:: WRITTEN TASK ::
Copy all lines below that use the word "tests".

:: DATASET ENTRIES ::
□ □ □ □ □

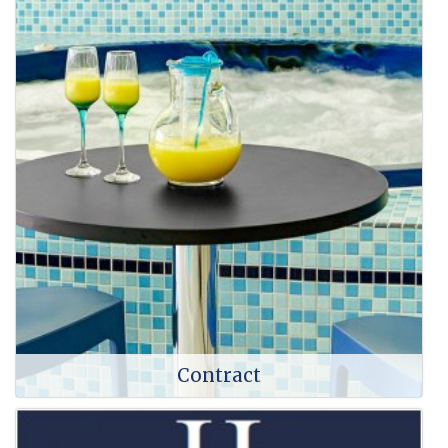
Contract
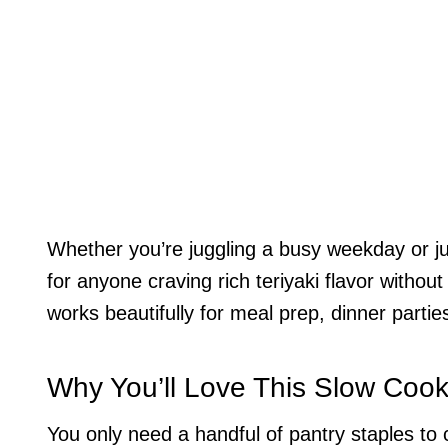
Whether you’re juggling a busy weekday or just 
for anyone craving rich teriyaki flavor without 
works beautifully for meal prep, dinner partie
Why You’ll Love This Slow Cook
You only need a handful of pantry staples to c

□ □ □ □ □

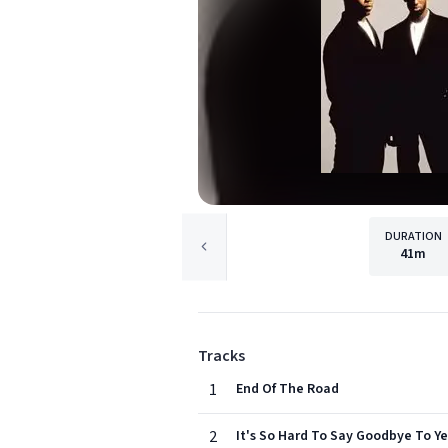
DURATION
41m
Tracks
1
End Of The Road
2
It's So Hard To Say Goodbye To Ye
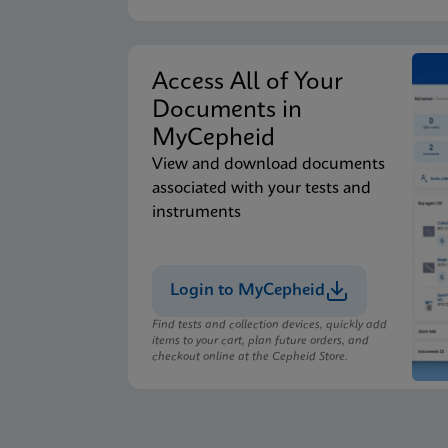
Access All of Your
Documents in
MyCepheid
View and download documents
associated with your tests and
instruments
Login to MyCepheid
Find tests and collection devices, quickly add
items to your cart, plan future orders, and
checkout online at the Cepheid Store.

□ □ □ □ □

:: OUTPUT ::
associated with your tests and
Find tests and collection devices, quickly add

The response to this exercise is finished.